* **WORK ITEM**
Please find every line in the material below that contains the word "ablución" and copy each of those lines. Matching is case-sensitive.

* **DATA EXTRACT**
++++++++

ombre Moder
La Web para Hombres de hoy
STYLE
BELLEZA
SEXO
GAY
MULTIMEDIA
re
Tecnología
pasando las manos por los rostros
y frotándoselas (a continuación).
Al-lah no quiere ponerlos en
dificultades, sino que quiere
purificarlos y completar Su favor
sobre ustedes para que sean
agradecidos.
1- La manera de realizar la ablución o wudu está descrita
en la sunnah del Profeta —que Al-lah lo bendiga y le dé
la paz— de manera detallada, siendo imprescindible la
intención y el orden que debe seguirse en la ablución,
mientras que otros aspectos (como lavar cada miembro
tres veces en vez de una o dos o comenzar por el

++++++++

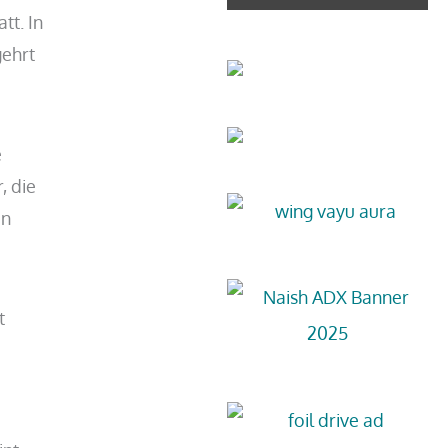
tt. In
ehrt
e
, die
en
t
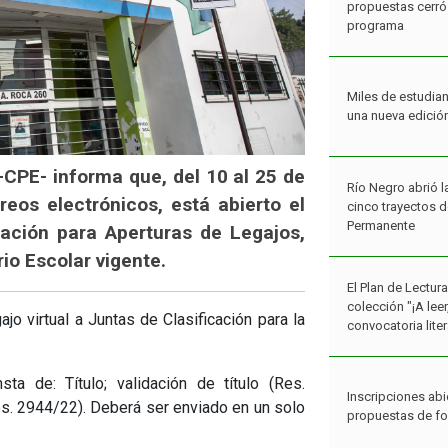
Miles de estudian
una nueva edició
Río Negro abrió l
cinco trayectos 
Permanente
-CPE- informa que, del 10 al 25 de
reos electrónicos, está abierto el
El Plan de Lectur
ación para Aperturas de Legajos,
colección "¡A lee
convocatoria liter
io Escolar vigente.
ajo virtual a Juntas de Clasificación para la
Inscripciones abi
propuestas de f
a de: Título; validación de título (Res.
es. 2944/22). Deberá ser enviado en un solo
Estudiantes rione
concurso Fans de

++++++++

* **ANSWER FOR THE TASK**
1- La manera de realizar la ablución o wudu está descrita
intención y el orden que debe seguirse en la ablución,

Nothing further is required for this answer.